Revised Dynamic Mean-Variance Portfolio Selection
As the dynamic mean-variance portfolio selection formulation does not satisfy the principle of optimality of dynamic programming, phenomena of time inconsistency occur, i.e., investors may behave irrationally under the pre-committed optimal mean-variance portfolio policy when their wealth is above certain threshold during the investment process. By relaxing the self-financing restriction to allow withdrawal of money out of the market, we develop in this research a revised mean-variance policy which dominates the pre-committed optimal mean-variance portfolio policy in the sense that, while the two achieve the same mean-variance pair of the terminal wealth, the revised policy enables the investor to receive a free cash flow stream during the investment process. This research will further carry out study on minimum-cost mean-variance portfolio selection, as the monotonicity does not hold in the mean-variance world, i.e., not the larger amount you invest, the larger expected future wealth you can expect for a given risk (variance) level.

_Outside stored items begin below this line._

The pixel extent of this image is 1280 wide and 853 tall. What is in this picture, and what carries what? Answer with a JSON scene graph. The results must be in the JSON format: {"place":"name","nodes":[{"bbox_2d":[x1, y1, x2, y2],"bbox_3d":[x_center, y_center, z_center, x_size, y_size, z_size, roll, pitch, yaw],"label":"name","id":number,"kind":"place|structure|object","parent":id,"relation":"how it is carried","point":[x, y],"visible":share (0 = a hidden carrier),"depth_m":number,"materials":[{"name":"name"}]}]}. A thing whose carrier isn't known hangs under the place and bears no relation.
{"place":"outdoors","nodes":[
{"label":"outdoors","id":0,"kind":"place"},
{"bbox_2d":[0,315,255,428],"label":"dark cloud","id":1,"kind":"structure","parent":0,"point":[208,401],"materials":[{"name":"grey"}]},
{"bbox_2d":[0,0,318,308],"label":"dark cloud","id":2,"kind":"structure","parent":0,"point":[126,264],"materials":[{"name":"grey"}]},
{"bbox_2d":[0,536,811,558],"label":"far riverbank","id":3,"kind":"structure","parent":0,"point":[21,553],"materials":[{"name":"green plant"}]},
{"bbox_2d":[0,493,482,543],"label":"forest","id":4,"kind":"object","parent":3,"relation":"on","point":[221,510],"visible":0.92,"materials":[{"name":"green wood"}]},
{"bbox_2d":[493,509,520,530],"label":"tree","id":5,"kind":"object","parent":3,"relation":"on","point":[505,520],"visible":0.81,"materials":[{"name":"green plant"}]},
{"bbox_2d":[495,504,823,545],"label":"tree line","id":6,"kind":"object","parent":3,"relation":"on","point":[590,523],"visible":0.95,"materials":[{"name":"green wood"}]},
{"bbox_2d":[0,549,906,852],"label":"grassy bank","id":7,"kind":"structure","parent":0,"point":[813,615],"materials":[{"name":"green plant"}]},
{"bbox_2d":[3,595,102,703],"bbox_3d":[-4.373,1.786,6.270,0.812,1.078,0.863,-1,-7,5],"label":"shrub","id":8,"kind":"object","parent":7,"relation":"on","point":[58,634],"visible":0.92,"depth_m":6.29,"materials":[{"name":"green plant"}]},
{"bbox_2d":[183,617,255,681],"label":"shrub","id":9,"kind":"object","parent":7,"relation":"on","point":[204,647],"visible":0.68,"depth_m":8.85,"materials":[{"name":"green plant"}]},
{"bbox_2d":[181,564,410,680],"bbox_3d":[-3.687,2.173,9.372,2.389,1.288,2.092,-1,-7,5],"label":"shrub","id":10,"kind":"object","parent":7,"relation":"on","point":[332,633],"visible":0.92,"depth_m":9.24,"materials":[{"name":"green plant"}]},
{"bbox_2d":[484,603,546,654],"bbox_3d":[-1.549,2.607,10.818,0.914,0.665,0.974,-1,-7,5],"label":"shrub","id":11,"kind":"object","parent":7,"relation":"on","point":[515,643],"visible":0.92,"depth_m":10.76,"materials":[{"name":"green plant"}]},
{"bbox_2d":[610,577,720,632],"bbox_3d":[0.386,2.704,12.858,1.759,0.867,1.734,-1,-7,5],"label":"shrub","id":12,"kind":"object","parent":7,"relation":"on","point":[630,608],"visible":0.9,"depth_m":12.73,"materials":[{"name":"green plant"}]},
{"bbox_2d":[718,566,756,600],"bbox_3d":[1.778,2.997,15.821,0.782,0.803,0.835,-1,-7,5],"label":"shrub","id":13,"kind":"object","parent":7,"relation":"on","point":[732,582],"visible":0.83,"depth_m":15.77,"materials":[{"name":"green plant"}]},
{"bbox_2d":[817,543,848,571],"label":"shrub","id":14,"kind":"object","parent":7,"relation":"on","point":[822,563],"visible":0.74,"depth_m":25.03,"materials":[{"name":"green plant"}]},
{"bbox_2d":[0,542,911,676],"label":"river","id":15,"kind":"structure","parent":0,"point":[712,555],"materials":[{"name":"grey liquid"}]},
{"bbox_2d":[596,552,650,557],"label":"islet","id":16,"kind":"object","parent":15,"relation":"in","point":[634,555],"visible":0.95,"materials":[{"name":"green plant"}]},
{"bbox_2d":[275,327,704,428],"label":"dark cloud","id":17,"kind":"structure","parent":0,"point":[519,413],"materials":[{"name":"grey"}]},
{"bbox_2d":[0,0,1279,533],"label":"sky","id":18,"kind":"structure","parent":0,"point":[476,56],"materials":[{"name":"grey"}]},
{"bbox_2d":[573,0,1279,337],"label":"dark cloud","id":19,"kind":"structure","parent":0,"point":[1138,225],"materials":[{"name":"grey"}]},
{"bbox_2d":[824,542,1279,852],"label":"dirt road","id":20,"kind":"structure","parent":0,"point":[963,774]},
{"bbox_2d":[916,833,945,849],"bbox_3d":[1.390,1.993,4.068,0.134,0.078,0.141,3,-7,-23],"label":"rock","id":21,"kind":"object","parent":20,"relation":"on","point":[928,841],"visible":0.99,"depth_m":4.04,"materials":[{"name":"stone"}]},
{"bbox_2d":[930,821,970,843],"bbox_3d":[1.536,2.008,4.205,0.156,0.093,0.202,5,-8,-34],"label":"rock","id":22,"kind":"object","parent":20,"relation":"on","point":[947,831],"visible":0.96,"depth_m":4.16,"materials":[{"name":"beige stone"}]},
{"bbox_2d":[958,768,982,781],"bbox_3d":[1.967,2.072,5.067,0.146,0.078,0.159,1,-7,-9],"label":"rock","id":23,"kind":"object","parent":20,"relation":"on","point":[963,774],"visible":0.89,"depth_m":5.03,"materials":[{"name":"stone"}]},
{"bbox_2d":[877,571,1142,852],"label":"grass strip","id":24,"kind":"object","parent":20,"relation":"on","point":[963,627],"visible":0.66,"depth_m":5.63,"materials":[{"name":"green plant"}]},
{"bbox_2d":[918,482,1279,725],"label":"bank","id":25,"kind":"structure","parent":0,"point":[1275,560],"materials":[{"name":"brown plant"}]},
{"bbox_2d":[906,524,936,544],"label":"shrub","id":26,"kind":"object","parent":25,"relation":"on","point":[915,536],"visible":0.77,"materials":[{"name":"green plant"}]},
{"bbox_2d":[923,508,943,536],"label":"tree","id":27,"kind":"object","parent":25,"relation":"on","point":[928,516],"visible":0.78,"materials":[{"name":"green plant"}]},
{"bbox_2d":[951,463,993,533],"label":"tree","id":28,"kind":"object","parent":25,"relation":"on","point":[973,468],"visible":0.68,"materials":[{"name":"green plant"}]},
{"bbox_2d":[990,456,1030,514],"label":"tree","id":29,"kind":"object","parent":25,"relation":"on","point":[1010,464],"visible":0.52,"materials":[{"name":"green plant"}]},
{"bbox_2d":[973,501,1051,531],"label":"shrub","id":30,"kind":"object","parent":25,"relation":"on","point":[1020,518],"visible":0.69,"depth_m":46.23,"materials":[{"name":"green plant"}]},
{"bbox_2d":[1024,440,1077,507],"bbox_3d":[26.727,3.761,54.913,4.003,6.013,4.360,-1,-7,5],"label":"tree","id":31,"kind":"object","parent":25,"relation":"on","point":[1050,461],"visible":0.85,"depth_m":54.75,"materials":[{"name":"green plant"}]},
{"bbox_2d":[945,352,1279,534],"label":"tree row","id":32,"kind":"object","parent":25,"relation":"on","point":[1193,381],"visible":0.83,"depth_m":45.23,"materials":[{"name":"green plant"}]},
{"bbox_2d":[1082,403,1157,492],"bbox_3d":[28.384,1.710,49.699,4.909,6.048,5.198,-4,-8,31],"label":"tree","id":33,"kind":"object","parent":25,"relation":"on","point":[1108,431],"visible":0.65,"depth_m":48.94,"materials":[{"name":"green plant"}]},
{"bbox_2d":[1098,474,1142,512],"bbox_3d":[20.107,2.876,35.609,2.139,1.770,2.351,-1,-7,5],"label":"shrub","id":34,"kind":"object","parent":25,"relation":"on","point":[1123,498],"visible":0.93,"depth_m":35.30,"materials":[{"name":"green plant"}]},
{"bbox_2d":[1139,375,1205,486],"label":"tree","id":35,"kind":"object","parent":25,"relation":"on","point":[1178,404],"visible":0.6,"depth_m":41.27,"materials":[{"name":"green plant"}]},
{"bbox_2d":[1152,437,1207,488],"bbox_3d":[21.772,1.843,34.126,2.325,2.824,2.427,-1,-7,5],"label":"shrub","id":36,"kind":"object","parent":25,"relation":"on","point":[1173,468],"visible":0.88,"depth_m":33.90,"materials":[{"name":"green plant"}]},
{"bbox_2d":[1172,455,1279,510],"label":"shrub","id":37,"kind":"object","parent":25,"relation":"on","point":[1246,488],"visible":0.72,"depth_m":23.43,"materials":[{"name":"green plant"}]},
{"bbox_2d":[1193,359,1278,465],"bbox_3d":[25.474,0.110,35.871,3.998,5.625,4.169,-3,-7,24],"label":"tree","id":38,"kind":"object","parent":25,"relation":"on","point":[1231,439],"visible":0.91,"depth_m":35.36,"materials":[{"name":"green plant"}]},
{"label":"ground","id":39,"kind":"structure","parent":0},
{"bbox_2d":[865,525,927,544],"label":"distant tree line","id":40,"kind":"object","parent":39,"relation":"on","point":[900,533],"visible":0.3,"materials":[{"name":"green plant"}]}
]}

Spectral Methods for Optimal Decision and First Passage Problems
We develop a new method based on spectral analysis to solve optimal decision problems including optimal stopping, optimal switching and stochastic games, and first passage problems for a rich class of Markov diffusions, jump-diffusions and pure jump processes, which are building blocks for empirically realistic financial models. These problems arise in a variety of applications in financial engineering, including evaluating financial contracts with early exercise rights or/and with barriers, such as American-style options, barrier options, callable and puttable bonds and convertible bonds, and real options arising in commodity extraction, power generation, optimal investment or divestment timing, and other irreversible decisions.
Time Consistency Issue in Financial Optimization
Choosing an appropriate risk measure for specific investor(s) is one of the most important steps in carrying out risk management in investment. When a mean-risk measure does not possess time-consistency in efficiency, following the optimal policy derived from such a mean-risk measure may yield some irrational investment behaviours. Unfortunately, almost all widely adopted risk measures in the literature are not time consistent, or even not time-consistent in efficiency. Furthermore, the theoretical frameworks proposed recently in the literature on time consistency are difficult to satisfy and these abstract measures are not intuitively understandable by investors. The objective of this research is to develop a framework to identify suitable mean-risk measures which possess desirable properties, especially, time consistency in efficiency, and, at the same time, can be intuitively understood and appreciated by investors.